Supreme Court Declines to Hear Villacres Appeal;
Battle to Define Proper Scope of Class Action Releases Endures

Despite a compelling dissent by Justice Victoria Chaney, the California Supreme Court has decided not to grant the Petition for Review in the closely watched Villacres v. ABM Indus., Inc., 117 Cal. Rptr. 3d 398 (Cal. Ct. App. 2010). In Villacres, a divided Second Appellate District panel held that res judicata barred the plaintiff’s claims under the Private Attorneys General Act of 2004 (PAGA), CAL. LAB. CODE §§ 2698-99.5, even though the settlement agreement and release in the preceding class action (of which the plaintiff was a class member) did not list PAGA claims among those released. In fact, no PAGA claims were ever pleaded or litigated in the previous class action. The Villacres majority reasoned that what “could have” been pleaded and litigated, or “could have” been settled and released controls over the actual settled and released claims that parties list in their settlement agreements. See Villacres at 409.
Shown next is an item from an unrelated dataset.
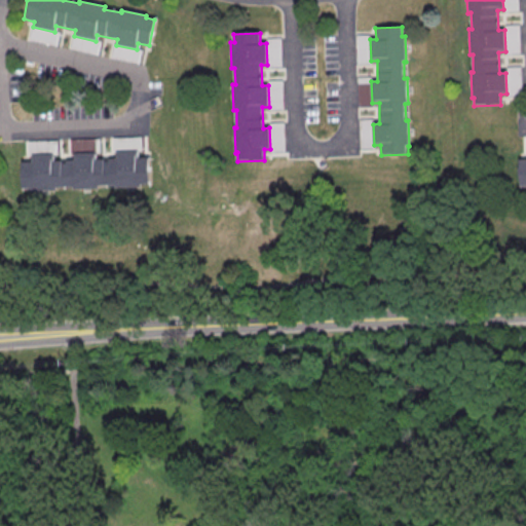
[(31,188),(31,191),(57,190),(55,188),(72,187),(72,190),(98,189),(98,186),(115,186),(115,188),(141,187),(141,185),(149,185),(148,158),(138,158),(137,152),(116,153),(116,159),(96,160),(95,153),(73,154),(74,160),(53,161),(52,155),(31,156),(32,162),(21,162),(22,188),(31,188)]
The Supreme Court’s denial of review was thus met with some surprise, particularly after the Court had extended its deliberations (see Villacres v. ABM Indus., Inc., No. S188659, 2011 Cal. LEXIS 1301 (Cal. Jan. 24, 2011)) and the decision continued to attract considerable coverage and interest from journalists, bloggers, and non-parties. Capturing the broad sentiment, the Villacres decision was characterized as “unprecedented” and a “threat[]” to “all class action settlement[s].” Amicus letter from Michael D. Singer, of Cohelan Khoury & Singer, to the California Supreme Court, on behalf of the California Employment Lawyers Association (CELA) (Jan. 4, 2011) (available here).

Given the infinitely elastic “could have” standard adopted by the Villacres majority, it is inevitable that another employer that has settled, say, a back overtime claim based on a theory of misclassification will posit that it cannot owe PAGA civil penalties for unreimbursed business expenses because such claims certainly “could have” been a part of the case that settled the misclassification/overtime claims. However, that same enticement might operate to cause the Supreme Court to choose the right case, at the right time, to articulate the rule of law advocated by Justice Chaney: that it is the claims listed in parties’ operative settlement agreements—not what might be conceived in an ex post “could have” exercise—that determines what has or has not been released in a class action settlement.

The Villacres petition was denied; formally, its status is “case closed.” However, the scope and definition of class action releases remains very much an open issue. Plaintiff practitioners would be well-advised to craft releases that clearly delimit the boundaries of the release and avoid any language similar to the “could have been” clause in Villacres.